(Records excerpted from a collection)

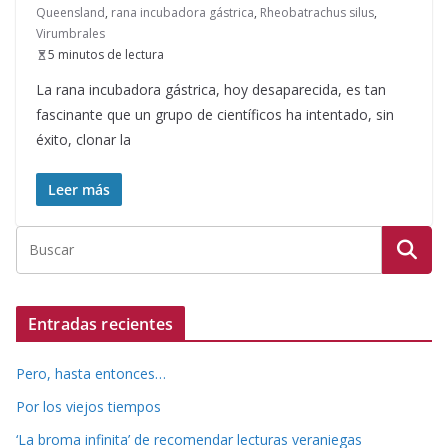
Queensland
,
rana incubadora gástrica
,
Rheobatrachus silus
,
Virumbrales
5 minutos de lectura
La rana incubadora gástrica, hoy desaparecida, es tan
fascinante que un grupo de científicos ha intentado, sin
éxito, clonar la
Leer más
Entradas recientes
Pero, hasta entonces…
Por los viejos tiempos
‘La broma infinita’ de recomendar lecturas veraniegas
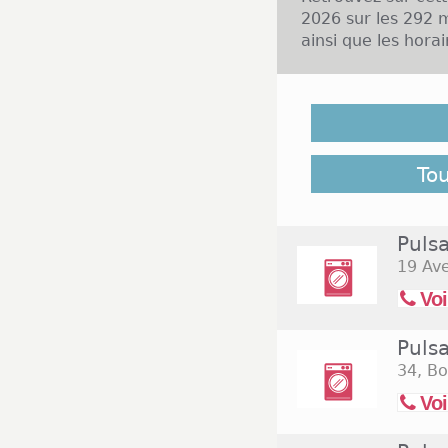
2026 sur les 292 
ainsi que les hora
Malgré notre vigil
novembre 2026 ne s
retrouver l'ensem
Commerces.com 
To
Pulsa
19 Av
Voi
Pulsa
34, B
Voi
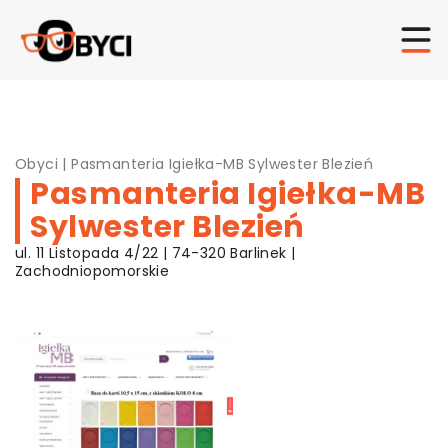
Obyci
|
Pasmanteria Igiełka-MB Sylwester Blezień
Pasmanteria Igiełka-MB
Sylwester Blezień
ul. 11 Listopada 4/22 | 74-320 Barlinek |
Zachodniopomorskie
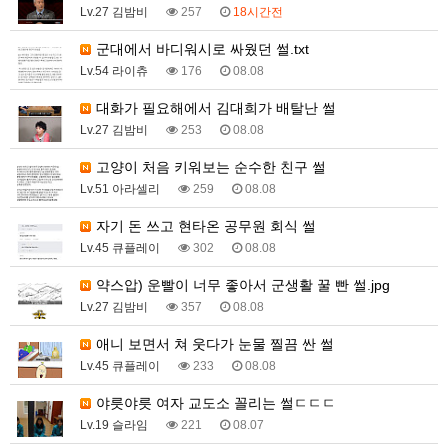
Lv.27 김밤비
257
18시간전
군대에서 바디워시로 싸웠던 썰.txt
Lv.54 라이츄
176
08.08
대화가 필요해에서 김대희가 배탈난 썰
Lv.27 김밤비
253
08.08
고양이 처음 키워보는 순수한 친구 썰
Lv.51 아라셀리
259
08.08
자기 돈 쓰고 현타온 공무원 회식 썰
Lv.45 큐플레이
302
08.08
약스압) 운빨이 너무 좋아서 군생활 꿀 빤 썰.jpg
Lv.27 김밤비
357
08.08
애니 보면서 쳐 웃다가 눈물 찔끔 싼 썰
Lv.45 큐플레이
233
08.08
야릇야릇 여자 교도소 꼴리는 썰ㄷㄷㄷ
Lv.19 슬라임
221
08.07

## EXERCISE AIM
Say how many lines in the records hold the word "incubadora", giving the number by itself.

## EXERCISE ANSWER
2